Da Vinci began painting “The Virgin and Child with Saint Anne” in 1503 and when he died in France in 1519 the unfinished work, depicting Christ beside his mother and grandmother with a sacrificial lamb, was acquired by King Francis I.
Restoration carried out in the past century left the “Saint Anne” disfigured by stains, on the Virgin’s dress for instance, due to the ageing of a substance in the varnish and in 2010 the museum decided to restore the work once more.
The “Saint Anne” is to be unveiled to the public in March as the highlight of a major exhibition built around it.
But the project hit a rock last autumn as critics warned that cleaning could damage the masterpiece, and two experts have since resigned in protest from the advisory committee set up to oversee the work.
Both are art world heavyweights: Segolene Bergeon Langle, who left in December, is a French national heritage curator, while Jean-Pierre Cuzin who left in the autumn is former chief curator of the Louvre’s painting department.
A French arts journal first sounded the alarm in October with an article entitled “Leonardo in danger”.
At stake was the type of solvent used to dissolve the yellow-brown coat of varnish covering the painting, deemed too harsh by critics who fear it could remove the actual paint.
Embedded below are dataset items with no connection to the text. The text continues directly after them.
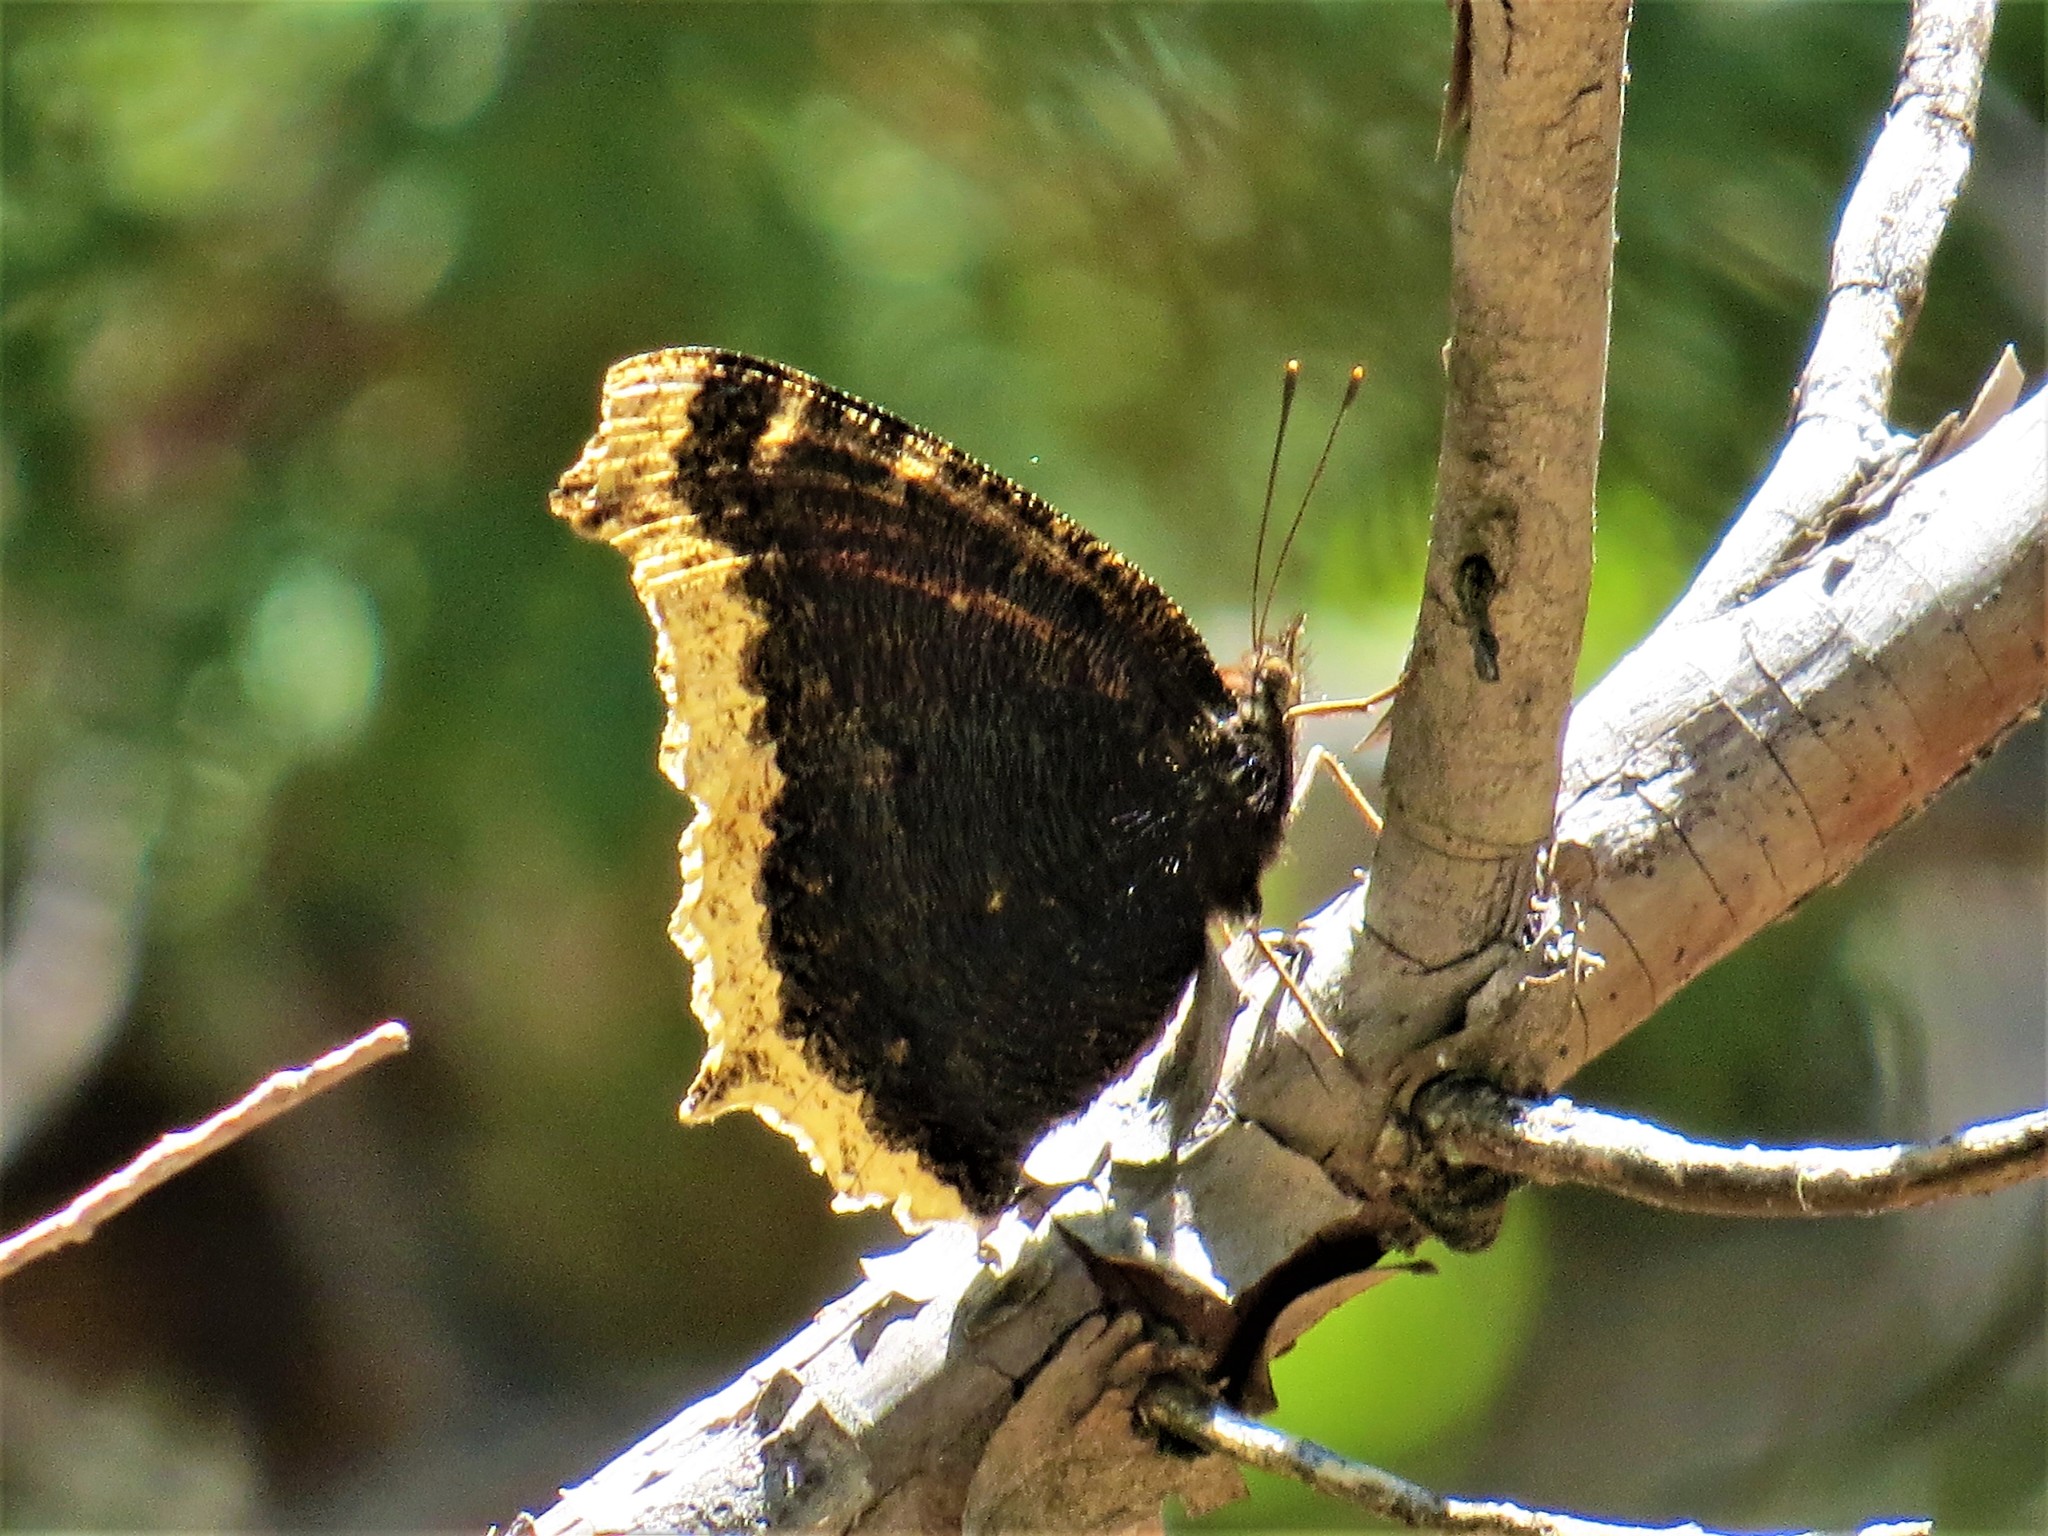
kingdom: Animalia
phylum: Arthropoda
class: Insecta
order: Lepidoptera
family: Nymphalidae
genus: Nymphalis
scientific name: Nymphalis antiopa
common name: Camberwell beauty
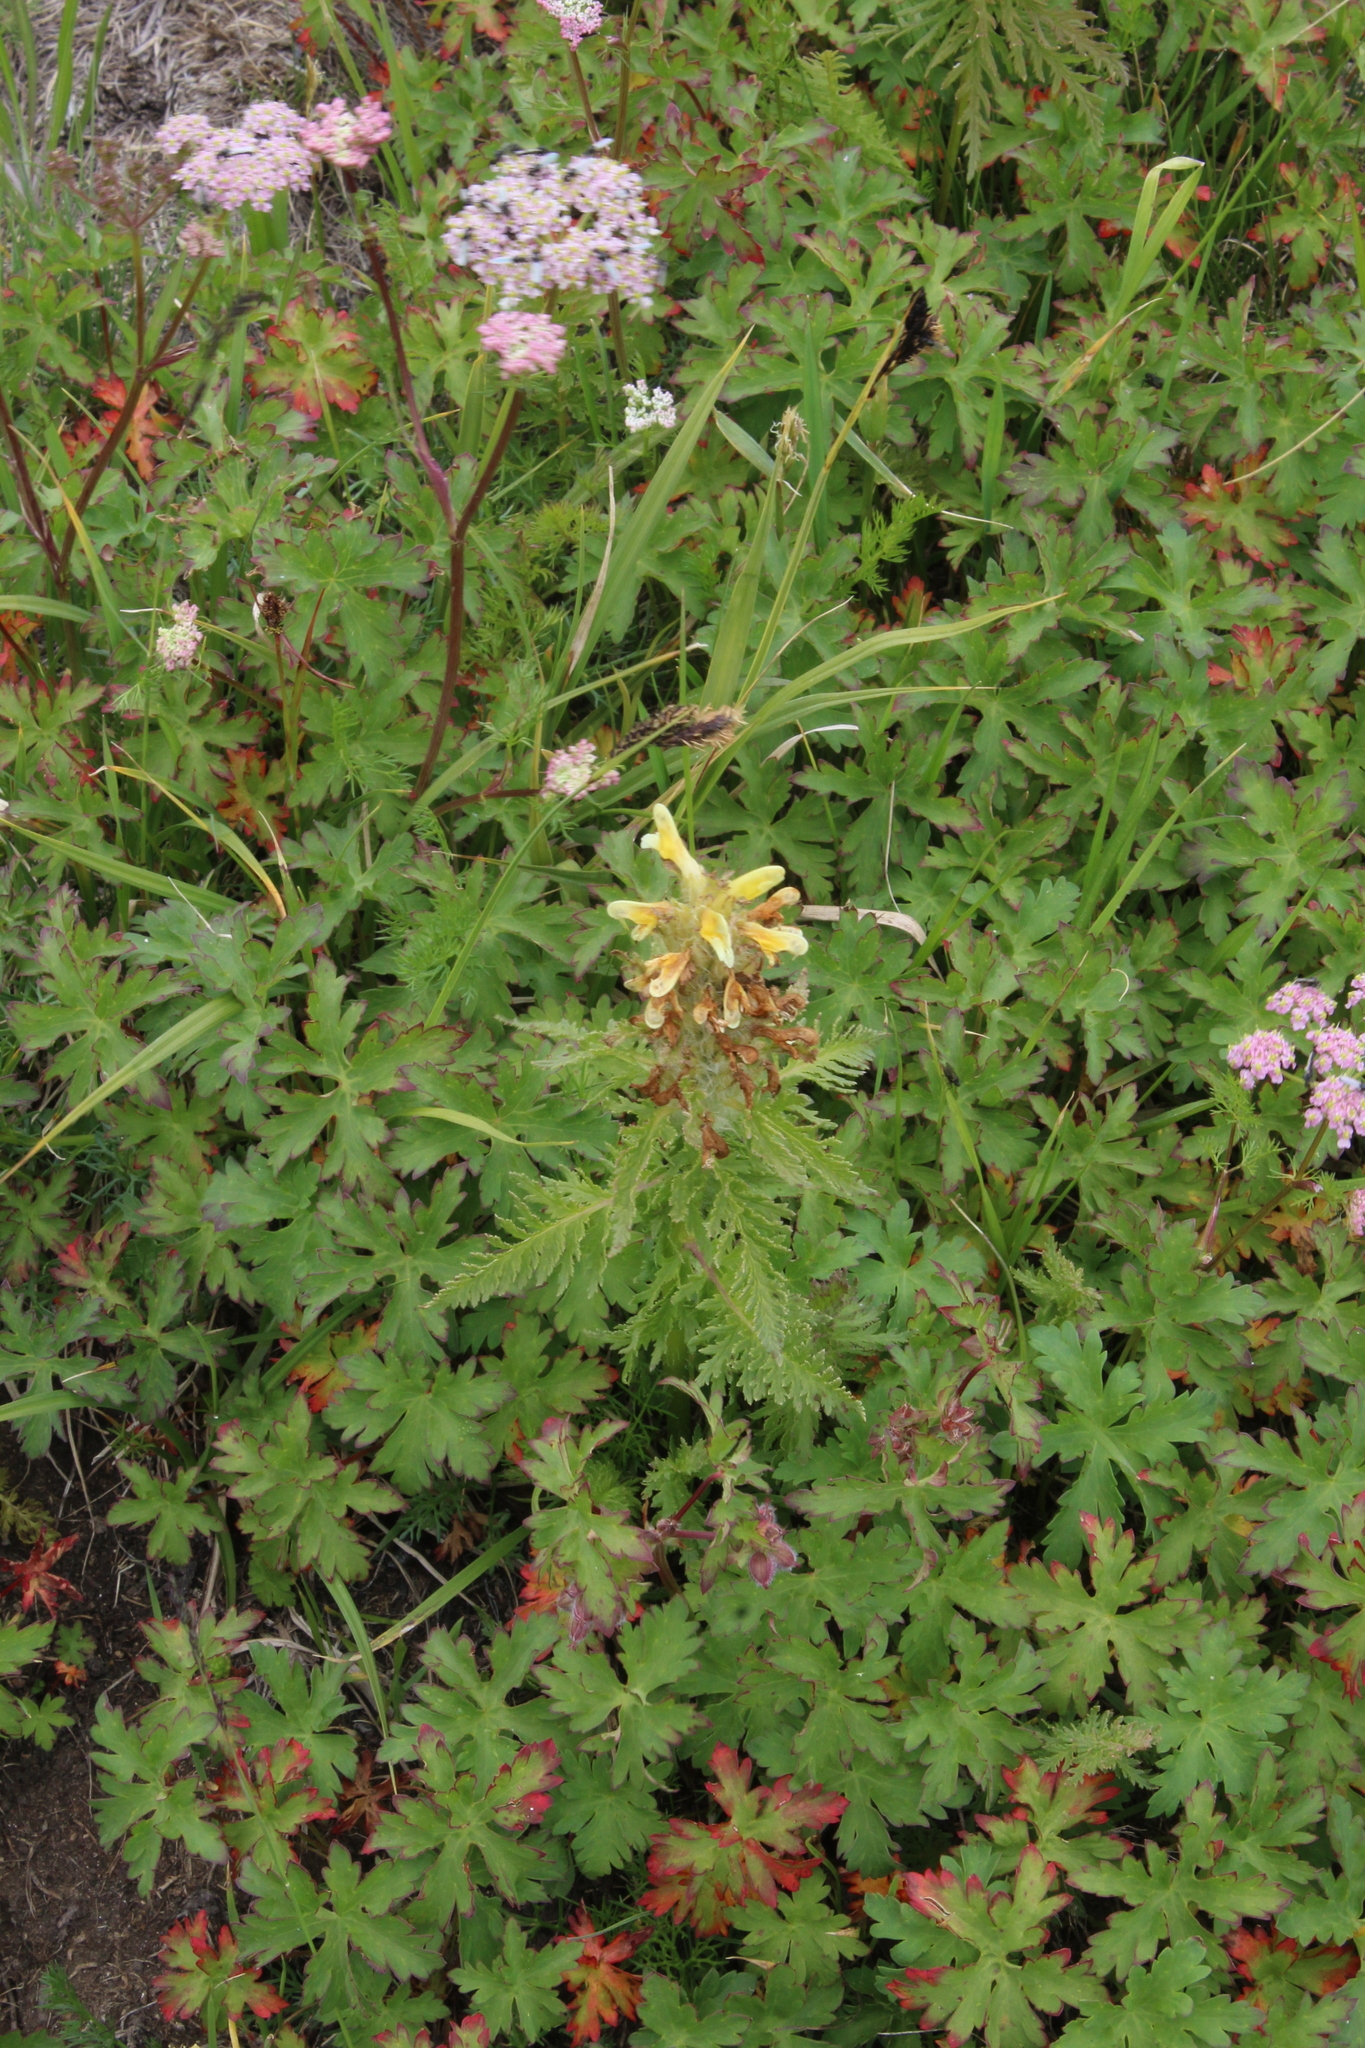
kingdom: Plantae
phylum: Tracheophyta
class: Magnoliopsida
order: Lamiales
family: Orobanchaceae
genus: Pedicularis
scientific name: Pedicularis condensata
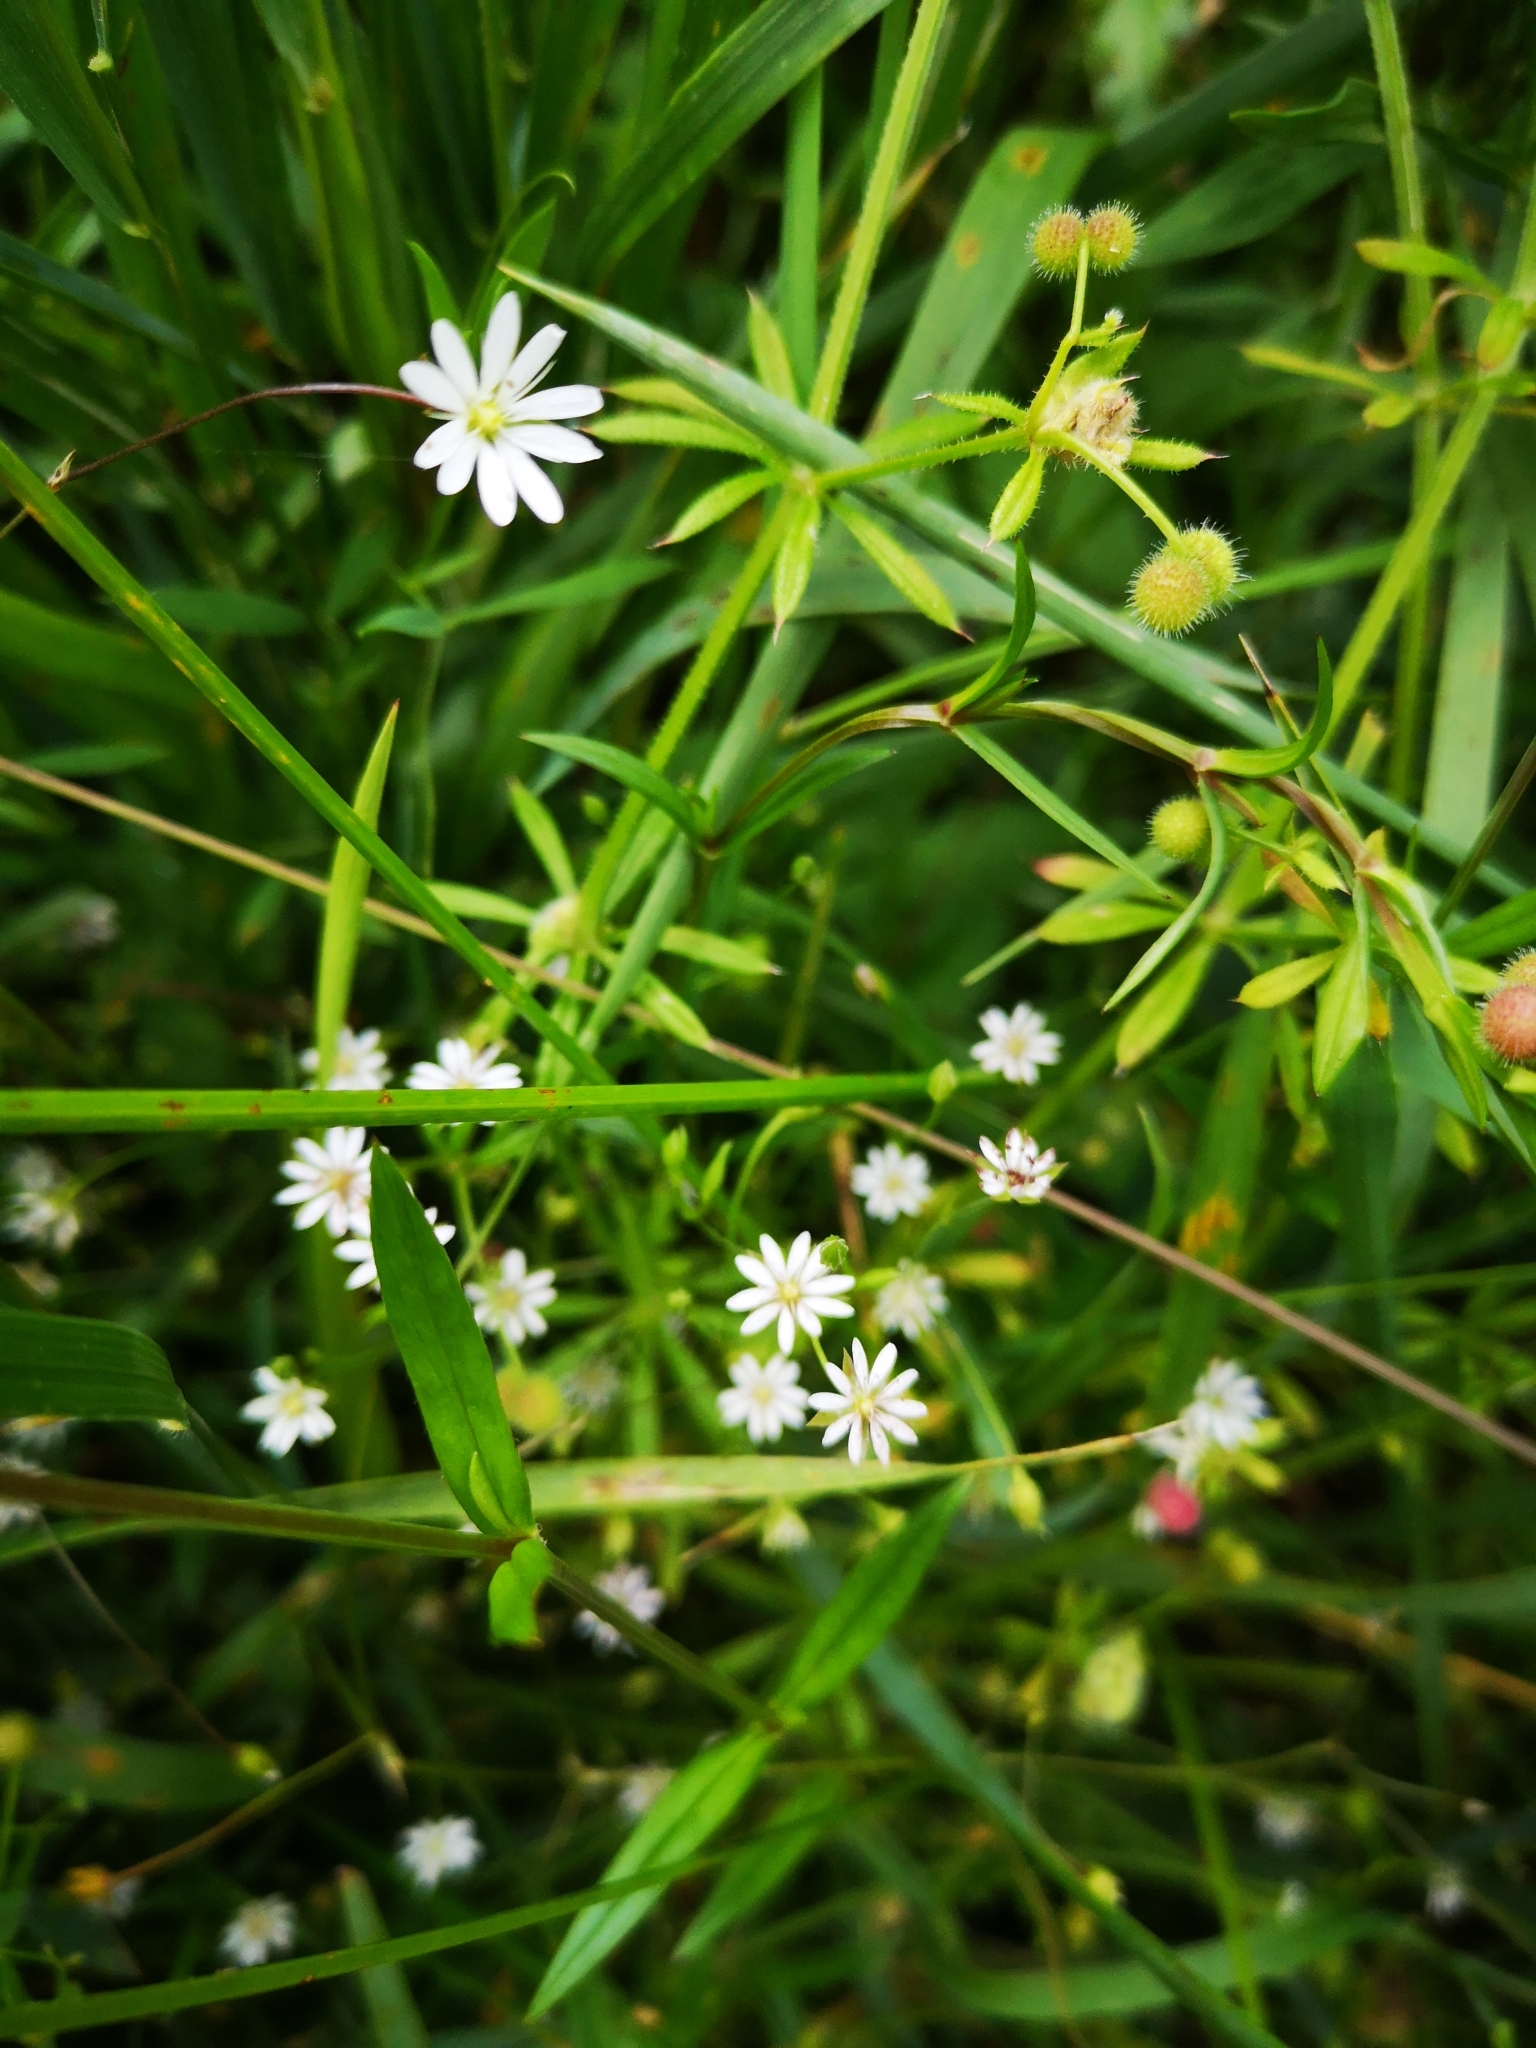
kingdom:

Experts especially feared damage to the faces of Saint Anne and the Virgin Mary, and more broadly to the “sfumato” — layers of clear paint used by Da Vinci to produce smoky, softened contours, on this work as on the “Mona Lisa”.
Contacted by AFP last week, the curator Bergeon Langle said she left the advisory committee for several reasons.
“I deemed that the restoration was not being carried out in line with what I imagined was necessary for this Louvre painting. That is my firm belief.”
One critical point was the question of whether to remove a white patch on the body of the baby Jesus.
The museum’s chosen restorer Cinzia Pasquali, who worked on the paintings of the Chateau de Versailles’ Hall of Mirrors, was convinced it was a patch of varnish, turned white by microscopic cracks, and wanted to remove it.
Bergeon Langle believed it may have been added by Da Vinci’s own hand — and was wary of any intervention.
Finally Vincent Pomarede, the head of the Louvre’s painting department, went ahead and green-lighted its removal after having it analysed.
“On that issue, we were in disagreement,” he told AFP this week. “But I have the laboratory results and they are conclusive. I was certain it was a cracked varnish, and you can see plainly from the final result that it is.”
“I have no regrets,” said Pomarede, who has insisted the Louvre is not putting the work at risk.
Last autumn the Louvre invited journalists to view the painting in the workshops of the French Museums’ Centre for Research and Restoration, the C2RMF, next to the Louvre, to defuse tensions.
In 1994, the Louvre had to abandon an earlier plan to restore the “Saint Anne”, over fears for its delicate “sfumato”.
At the time, explained Pomarede, the Louvre did not have the technical know-how to protect the work. Now, however, he said it was possible to measure the thickness of the varnish down to the last micron.
On the subjects’ fragile faces, for example, the restorer left an extra thickness of varnish: 16 to 17 microns, against 8 to 12 microns elsewhere — and down from 30 to 35 microns previously.
Early this month the scientific committee met and handed down a “positive verdict on the thinning of the varnish and the removal in places of additional layers of paint,” said Pomarede.
“Two or three experts even wanted to go further” including removing secondary tree trunks that are thought to have been added in the 19th century,” said Pomarede — who ruled to keep the trunks as they are.
Since then the Louvre says tensions have simmered down with the dissenting experts.
Pasquali is putting the finishing touches to the work but this phase of the work is all reversible unlike removing varnish, and “should be a more serene period,” Pomarede said.
But Bergeon Langle, who was received by the head of the Louvre Henri Loyrette early this month and has another meeting planned with Pomarede, told AFP she still had “doubts” over the progress of the work.
“As a general rule, I prefer old works to be cleaned only very lightly. You can never retrieve the original colours, what you get instead is the current state of the painting materials. Leaving a slight veil over the work makes it more harmonious,” she explained.